(Consigne a)
Recopiez à l'identique chacune des lignes de tous les enregistrements ci-dessous, en laissant les images de côté.

(Extrait du texte)

************

Ces derniers temps, j'ai passé un peu de temps avec un Peintre.
Pas un gars qui barbouille le dimanche après-midi. Un mec qui, dès gamin, sans savoir vraiment pourquoi, passait des heures dans sa chambre à dessiner une fleur, encore et toujours la même fleur... Un mec qui a filé à
Paris dès sa majorité pour pouvoir crayonner au Louvre tous les matins, en enfilant l'après-midi tous les petits jobs possibles et imaginables afin de payer le loyer du minuscule studio dans lequel chaque nuit, invariablement, il peignait. Un mec qui, après deux décennies d’apprentissage, de rencontres, de vaches maigres encaissées sans sourciller, vit finalement aujourd'hui de sa passion, exposant et vendant partout dans le Monde.

************

(Données enregistrées)

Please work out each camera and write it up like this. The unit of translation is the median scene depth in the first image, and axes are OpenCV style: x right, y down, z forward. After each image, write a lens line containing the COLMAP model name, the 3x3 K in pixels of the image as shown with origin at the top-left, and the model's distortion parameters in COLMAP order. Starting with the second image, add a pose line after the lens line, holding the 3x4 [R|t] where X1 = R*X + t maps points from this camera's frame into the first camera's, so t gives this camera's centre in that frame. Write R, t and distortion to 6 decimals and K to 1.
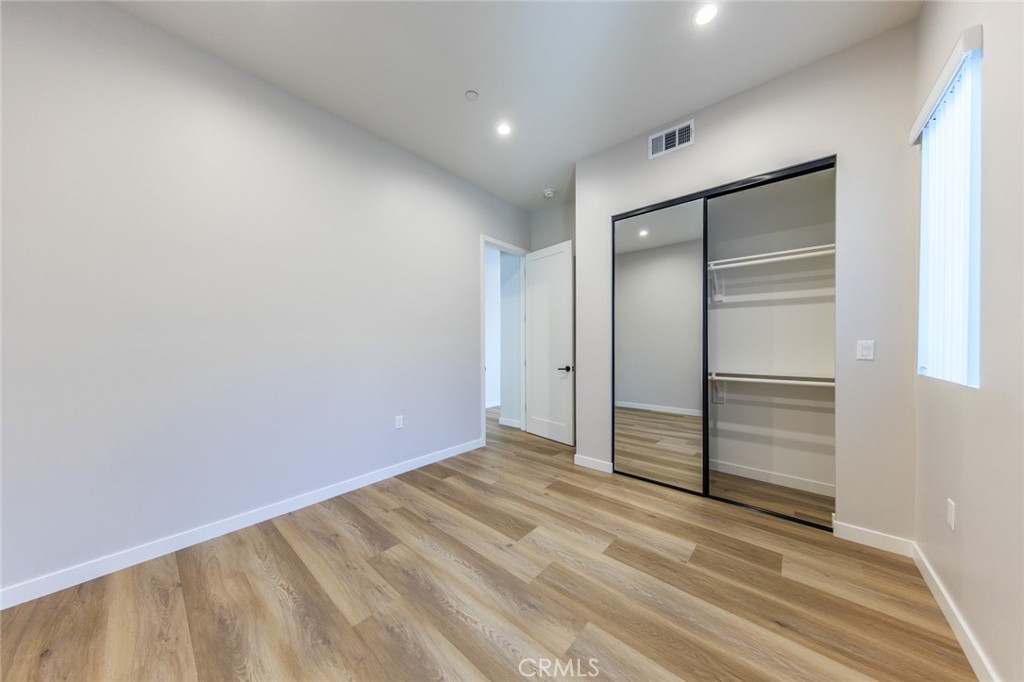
lens RADIAL K [[329.2, 0, 522.1], [0, 329.2, 346.0], [0, 0, 1]] dist [0.000860, -0.000027]
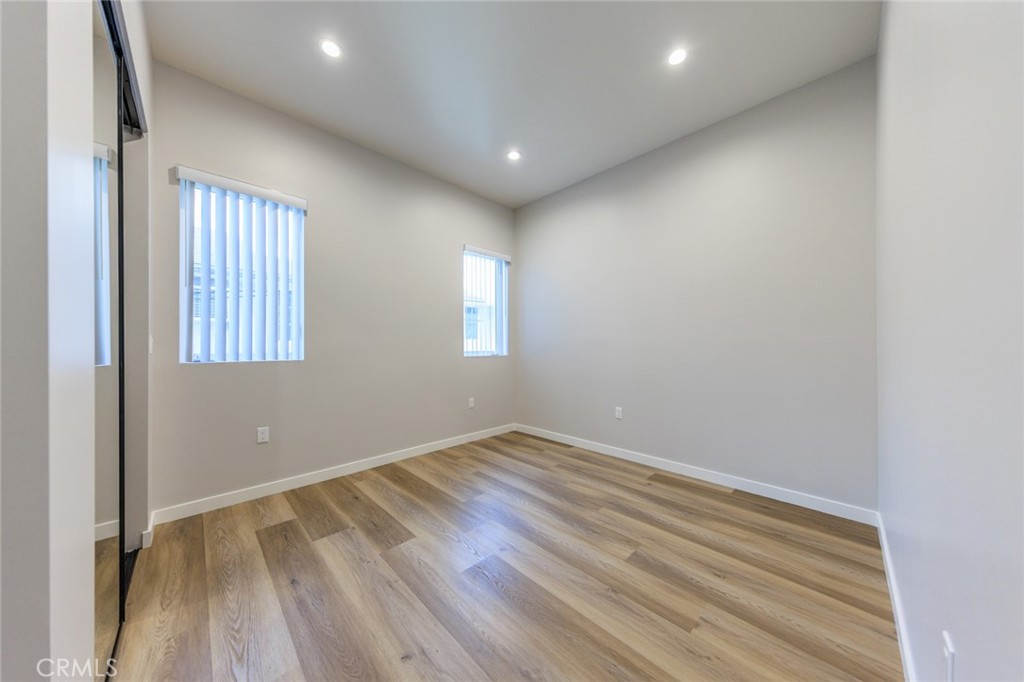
lens RADIAL K [[329.2, 0, 522.1], [0, 329.2, 346.0], [0, 0, 1]] dist [0.000860, -0.000027]
pose [[-0.997714, 0.004717, 0.067407, -0.161632], [0.004969, 0.999981, 0.003563, 0.021507], [-0.067389, 0.003890, -0.997719, 1.956495]]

************

(Consigne b)
Transcrivez fidèlement le passage du texte sur le peintre qui va de « Pas un gars » jusqu'à « dans le Monde. » inclus.

(Réponse a)
Please work out each camera and write it up like this. The unit of translation is the median scene depth in the first image, and axes are OpenCV style: x right, y down, z forward. After each image, write a lens line containing the COLMAP model name, the 3x3 K in pixels of the image as shown with origin at the top-left, and the model's distortion parameters in COLMAP order. Starting with the second image, add a pose line after the lens line, holding the 3x4 [R|t] where X1 = R*X + t maps points from this camera's frame into the first camera's, so t gives this camera's centre in that frame. Write R, t and distortion to 6 decimals and K to 1.
lens RADIAL K [[329.2, 0, 522.1], [0, 329.2, 346.0], [0, 0, 1]] dist [0.000860, -0.000027]
lens RADIAL K [[329.2, 0, 522.1], [0, 329.2, 346.0], [0, 0, 1]] dist [0.000860, -0.000027]
pose [[-0.997714, 0.004717, 0.067407, -0.161632], [0.004969, 0.999981, 0.003563, 0.021507], [-0.067389, 0.003890, -0.997719, 1.956495]]

(Réponse b)
Pas un gars qui barbouille le dimanche après-midi. Un mec qui, dès gamin, sans savoir vraiment pourquoi, passait des heures dans sa chambre à dessiner une fleur, encore et toujours la même fleur... Un mec qui a filé à
Paris dès sa majorité pour pouvoir crayonner au Louvre tous les matins, en enfilant l'après-midi tous les petits jobs possibles et imaginables afin de payer le loyer du minuscule studio dans lequel chaque nuit, invariablement, il peignait. Un mec qui, après deux décennies d’apprentissage, de rencontres, de vaches maigres encaissées sans sourciller, vit finalement aujourd'hui de sa passion, exposant et vendant partout dans le Monde.